* Text extracted page by page
• • • • •
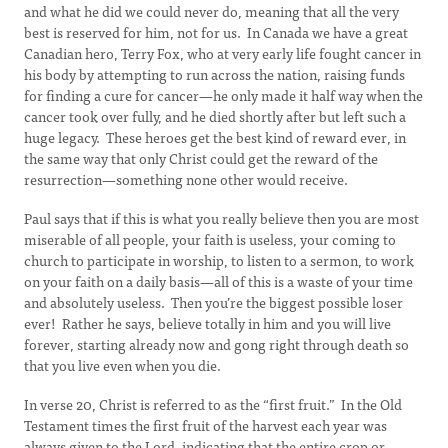
and what he did we could never do, meaning that all the very
best is reserved for him, not for us. In Canada we have a great
Canadian hero, Terry Fox, who at very early life fought cancer in
his body by attempting to run across the nation, raising funds
for finding a cure for cancer—he only made it half way when the
cancer took over fully, and he died shortly after but left such a
huge legacy. These heroes get the best kind of reward ever, in
the same way that only Christ could get the reward of the
resurrection—something none other would receive.
Paul says that if this is what you really believe then you are most
miserable of all people, your faith is useless, your coming to
church to participate in worship, to listen to a sermon, to work
on your faith on a daily basis—all of this is a waste of your time
and absolutely useless. Then you’re the biggest possible loser
ever! Rather he says, believe totally in him and you will live
forever, starting already now and gong right through death so
that you live even when you die.
In verse 20, Christ is referred to as the “first fruit.” In the Old
Testament times the first fruit of the harvest each year was
always given to the Lord, indicating that the entire crop or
• • • • •
* What the task asks
Could you turn the text lines in the material above into a numbered list, skipping any blank lines and leaving the pictures out of your answer?

* Task output
1. and what he did we could never do, meaning that all the very
2. best is reserved for him, not for us. In Canada we have a great
3. Canadian hero, Terry Fox, who at very early life fought cancer in
4. his body by attempting to run across the nation, raising funds
5. for finding a cure for cancer—he only made it half way when the
6. cancer took over fully, and he died shortly after but left such a
7. huge legacy. These heroes get the best kind of reward ever, in
8. the same way that only Christ could get the reward of the
9. resurrection—something none other would receive.
10. Paul says that if this is what you really believe then you are most
11. miserable of all people, your faith is useless, your coming to
12. church to participate in worship, to listen to a sermon, to work
13. on your faith on a daily basis—all of this is a waste of your time
14. and absolutely useless. Then you’re the biggest possible loser
15. ever! Rather he says, believe totally in him and you will live
16. forever, starting already now and gong right through death so
17. that you live even when you die.
18. In verse 20, Christ is referred to as the “first fruit.” In the Old
19. Testament times the first fruit of the harvest each year was
20. always given to the Lord, indicating that the entire crop or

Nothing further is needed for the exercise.